Disambiguation of Chinese Polyphones in an End-to-End Framework with Semantic Features Extracted by Pre-trained BERT
Dongyang Dai, Zhiyong Wu, Shiyin Kang, Xixin Wu, Jia Jia, Dan Su, Dong Yu, Helen Meng
TL;DR
The paper tackles Mandarin polyphone disambiguation within G2P for TTS by proposing an end-to-end framework that combines a pre-trained BERT encoder with a neural-network classifier. It leverages semantic features extracted from raw Chinese character sequences, avoiding preprocessing, and uses unshared output layers per polyphonic character to predict pronunciation based on context. Three classifier variants—fully-connected, BLSTM, and Transformer block—are evaluated, all benefiting from BERT features and contextual information, with the LSTM-based variant performing best among them.
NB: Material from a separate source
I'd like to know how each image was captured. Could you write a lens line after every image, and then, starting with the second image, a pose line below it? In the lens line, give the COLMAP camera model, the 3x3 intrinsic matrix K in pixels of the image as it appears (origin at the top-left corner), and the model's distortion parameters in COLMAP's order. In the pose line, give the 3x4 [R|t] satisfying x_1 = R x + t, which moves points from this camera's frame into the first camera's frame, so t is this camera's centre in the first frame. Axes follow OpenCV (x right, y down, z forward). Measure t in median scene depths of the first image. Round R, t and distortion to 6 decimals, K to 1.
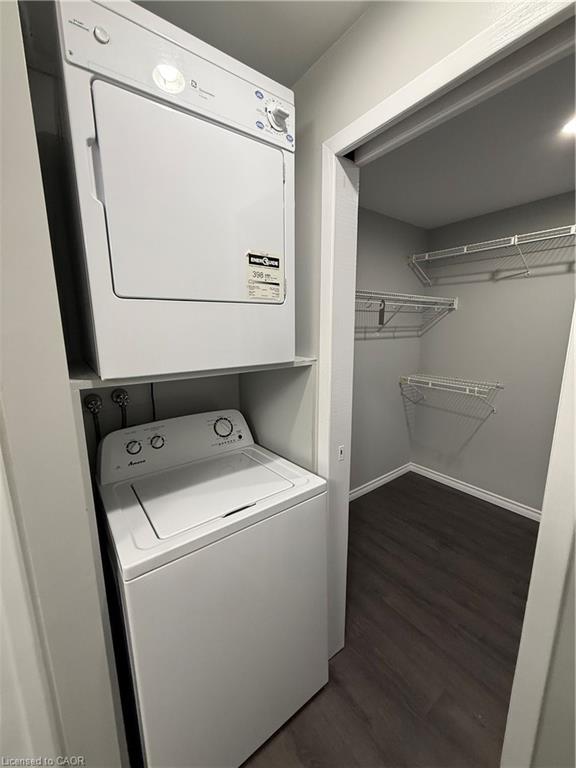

Experiments on a Tencent AI Lab dataset show significant improvements over a strong LSTM baseline, and analyses including attention visualization and PCA embeddings corroborate the importance of proximate contextual information. The approach also offers scalable handling of new polyphonic characters by adding corresponding output layers without retraining existing ones, enhancing practical deployment for Mandarin G2P in TTS.
Abstract
Grapheme-to-phoneme (G2P) conversion serves as an essential component in Chinese Mandarin text-to-speech (TTS) system, where polyphone disambiguation is the core issue. In this paper, we propose an end-to-end framework to predict the pronunciation of a polyphonic character, which accepts sentence containing polyphonic character as input in the form of Chinese character sequence without the necessity of any preprocessing. The proposed method consists of a pre-trained bidirectional encoder representations from Transformers (BERT) model and a neural network (NN) based classifier. The pre-trained BERT model extracts semantic features from a raw Chinese character sequence and the NN based classifier predicts the polyphonic character's pronunciation according to BERT output. In out experiments, we implemented three classifiers, a fully-connected network based classifier, a long short-term memory (LSTM) network based classifier and a Transformer block based classifier. The experimental results compared with the baseline approach based on LSTM demonstrate that, the pre-trained model extracts effective semantic features, which greatly enhances the performance of polyphone disambiguation. In addition, we also explored the impact of contextual information on polyphone disambiguation.